**What to do**
Reproduce the records below in full and exactly, without their images.
[Start of section]
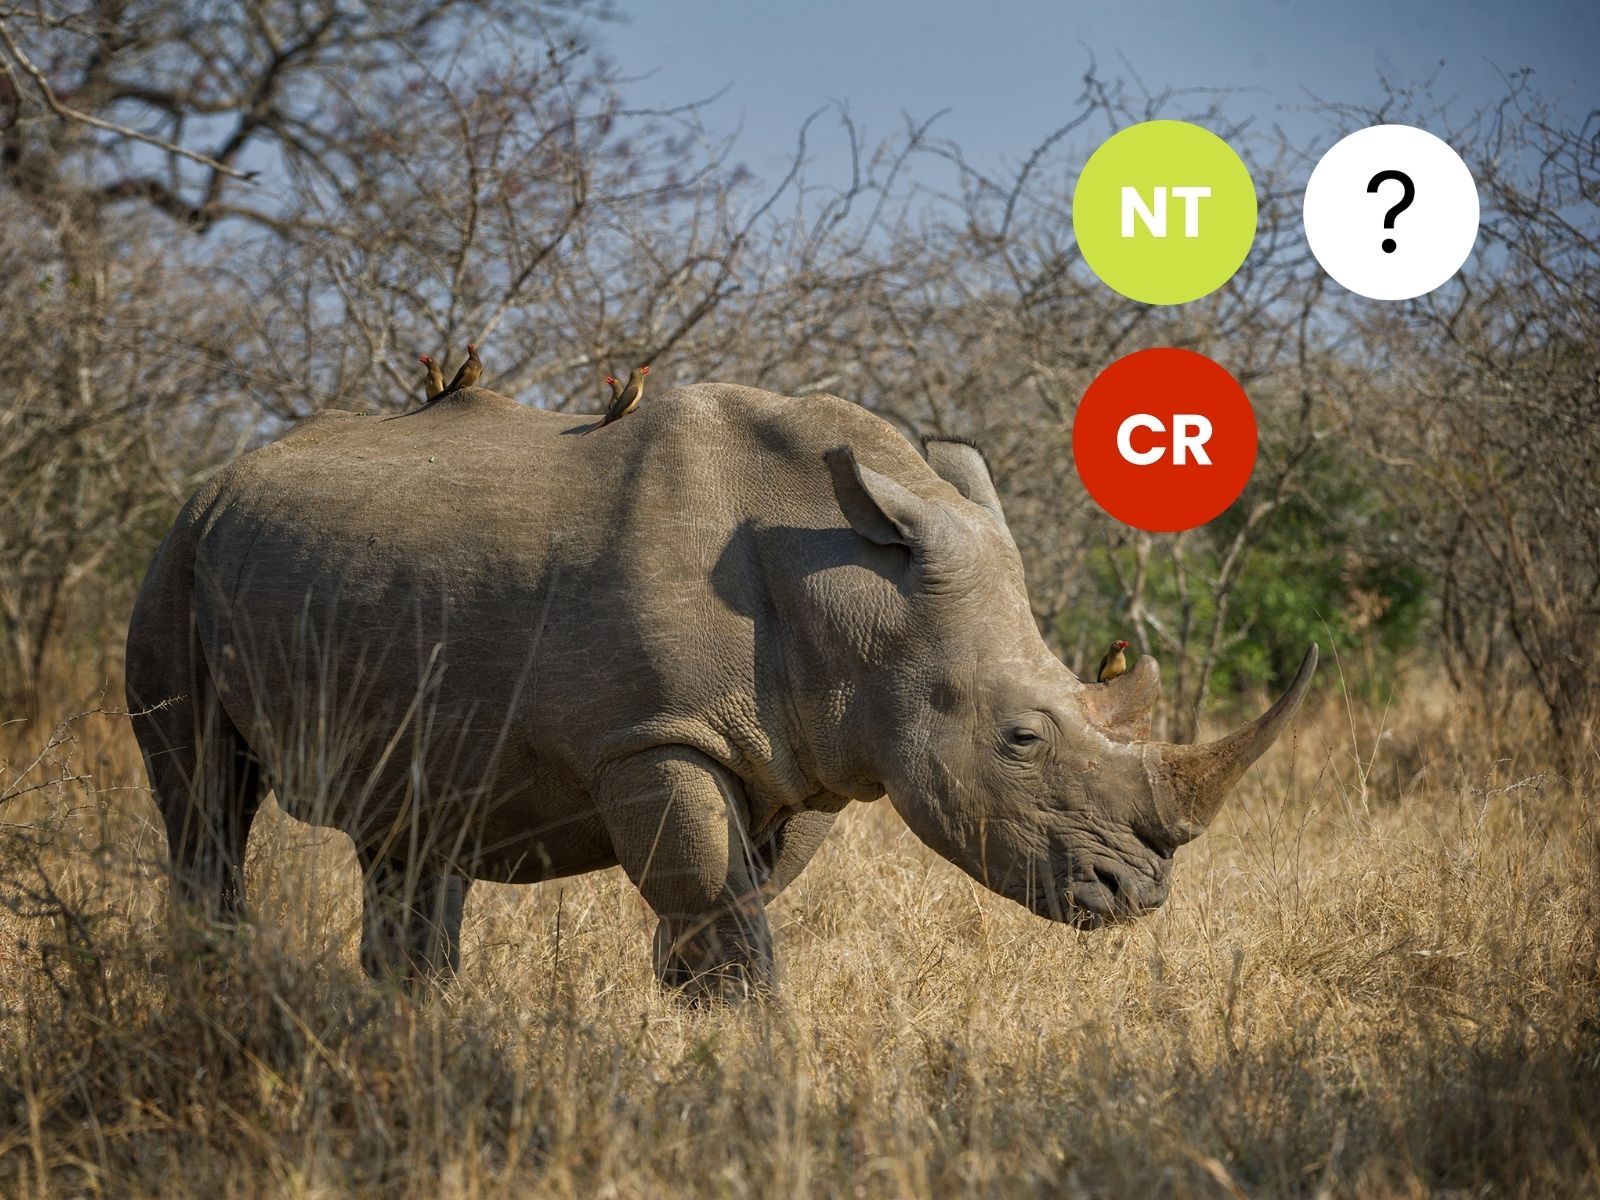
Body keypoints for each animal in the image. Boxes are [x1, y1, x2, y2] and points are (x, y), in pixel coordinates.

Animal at [125, 384, 1316, 1000]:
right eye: (1023, 737)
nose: (1139, 898)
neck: (864, 596)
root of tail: (219, 475)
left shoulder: (809, 758)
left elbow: (733, 897)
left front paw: (692, 1013)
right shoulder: (653, 736)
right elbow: (716, 896)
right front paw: (744, 1050)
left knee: (411, 833)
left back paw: (409, 1021)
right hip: (177, 555)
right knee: (205, 801)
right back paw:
[End of section]
**Output of the exercise**
Body keypoints for each animal in the image. Boxes are [x1, y1, x2, y2] and points are (x, y), in pixel coordinates.

Animal at [125, 384, 1316, 1000]:
right eye: (1023, 737)
nose: (1139, 898)
neck: (864, 596)
root of tail: (219, 475)
left shoulder: (809, 758)
left elbow: (733, 897)
left front paw: (692, 1013)
right shoulder: (653, 736)
right elbow: (716, 896)
right front paw: (744, 1050)
left knee: (411, 833)
left back paw: (409, 1021)
right hip: (177, 555)
right knee: (205, 801)
right back paw:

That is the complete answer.